All records below are to be set down exactly, each character intact.

---- SUPPLIED DATA

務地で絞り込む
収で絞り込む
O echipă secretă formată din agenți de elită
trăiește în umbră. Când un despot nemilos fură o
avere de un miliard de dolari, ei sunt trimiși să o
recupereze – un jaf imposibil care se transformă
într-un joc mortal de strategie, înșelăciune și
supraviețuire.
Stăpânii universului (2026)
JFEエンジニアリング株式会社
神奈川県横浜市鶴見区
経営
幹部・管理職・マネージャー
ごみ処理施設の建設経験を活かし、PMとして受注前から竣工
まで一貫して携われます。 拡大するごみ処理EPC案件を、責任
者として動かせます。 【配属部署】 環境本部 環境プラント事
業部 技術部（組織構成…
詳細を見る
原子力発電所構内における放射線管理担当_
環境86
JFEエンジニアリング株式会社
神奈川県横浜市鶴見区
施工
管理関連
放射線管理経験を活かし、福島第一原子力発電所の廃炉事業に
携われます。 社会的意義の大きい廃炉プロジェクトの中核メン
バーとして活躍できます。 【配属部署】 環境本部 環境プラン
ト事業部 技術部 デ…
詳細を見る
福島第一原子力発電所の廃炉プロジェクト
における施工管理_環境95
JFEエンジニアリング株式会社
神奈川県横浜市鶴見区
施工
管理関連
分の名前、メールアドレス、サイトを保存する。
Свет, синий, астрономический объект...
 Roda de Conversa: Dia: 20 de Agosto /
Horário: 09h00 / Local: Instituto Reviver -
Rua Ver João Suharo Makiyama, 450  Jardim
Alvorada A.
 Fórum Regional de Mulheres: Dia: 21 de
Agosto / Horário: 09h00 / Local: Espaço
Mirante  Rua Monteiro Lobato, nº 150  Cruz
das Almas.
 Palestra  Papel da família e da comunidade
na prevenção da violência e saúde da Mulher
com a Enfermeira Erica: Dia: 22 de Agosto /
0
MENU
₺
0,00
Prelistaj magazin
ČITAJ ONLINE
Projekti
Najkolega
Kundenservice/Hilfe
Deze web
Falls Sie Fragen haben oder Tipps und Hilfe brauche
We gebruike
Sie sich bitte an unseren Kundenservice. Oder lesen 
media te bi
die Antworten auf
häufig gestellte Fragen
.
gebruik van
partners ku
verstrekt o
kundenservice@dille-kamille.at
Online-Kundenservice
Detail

--------

# YOUR RESPONSE:
務地で絞り込む
収で絞り込む
O echipă secretă formată din agenți de elită
trăiește în umbră. Când un despot nemilos fură o
avere de un miliard de dolari, ei sunt trimiși să o
recupereze – un jaf imposibil care se transformă
într-un joc mortal de strategie, înșelăciune și
supraviețuire.
Stăpânii universului (2026)
JFEエンジニアリング株式会社
神奈川県横浜市鶴見区
経営
幹部・管理職・マネージャー
ごみ処理施設の建設経験を活かし、PMとして受注前から竣工
まで一貫して携われます。 拡大するごみ処理EPC案件を、責任
者として動かせます。 【配属部署】 環境本部 環境プラント事
業部 技術部（組織構成…
詳細を見る
原子力発電所構内における放射線管理担当_
環境86
JFEエンジニアリング株式会社
神奈川県横浜市鶴見区
施工
管理関連
放射線管理経験を活かし、福島第一原子力発電所の廃炉事業に
携われます。 社会的意義の大きい廃炉プロジェクトの中核メン
バーとして活躍できます。 【配属部署】 環境本部 環境プラン
ト事業部 技術部 デ…
詳細を見る
福島第一原子力発電所の廃炉プロジェクト
における施工管理_環境95
JFEエンジニアリング株式会社
神奈川県横浜市鶴見区
施工
管理関連
分の名前、メールアドレス、サイトを保存する。
Свет, синий, астрономический объект...
 Roda de Conversa: Dia: 20 de Agosto /
Horário: 09h00 / Local: Instituto Reviver -
Rua Ver João Suharo Makiyama, 450  Jardim
Alvorada A.
 Fórum Regional de Mulheres: Dia: 21 de
Agosto / Horário: 09h00 / Local: Espaço
Mirante  Rua Monteiro Lobato, nº 150  Cruz
das Almas.
 Palestra  Papel da família e da comunidade
na prevenção da violência e saúde da Mulher
com a Enfermeira Erica: Dia: 22 de Agosto /
0
MENU
₺
0,00
Prelistaj magazin
ČITAJ ONLINE
Projekti
Najkolega
Kundenservice/Hilfe
Deze web
Falls Sie Fragen haben oder Tipps und Hilfe brauche
We gebruike
Sie sich bitte an unseren Kundenservice. Oder lesen 
media te bi
die Antworten auf
häufig gestellte Fragen
.
gebruik van
partners ku
verstrekt o
kundenservice@dille-kamille.at
Online-Kundenservice
Detail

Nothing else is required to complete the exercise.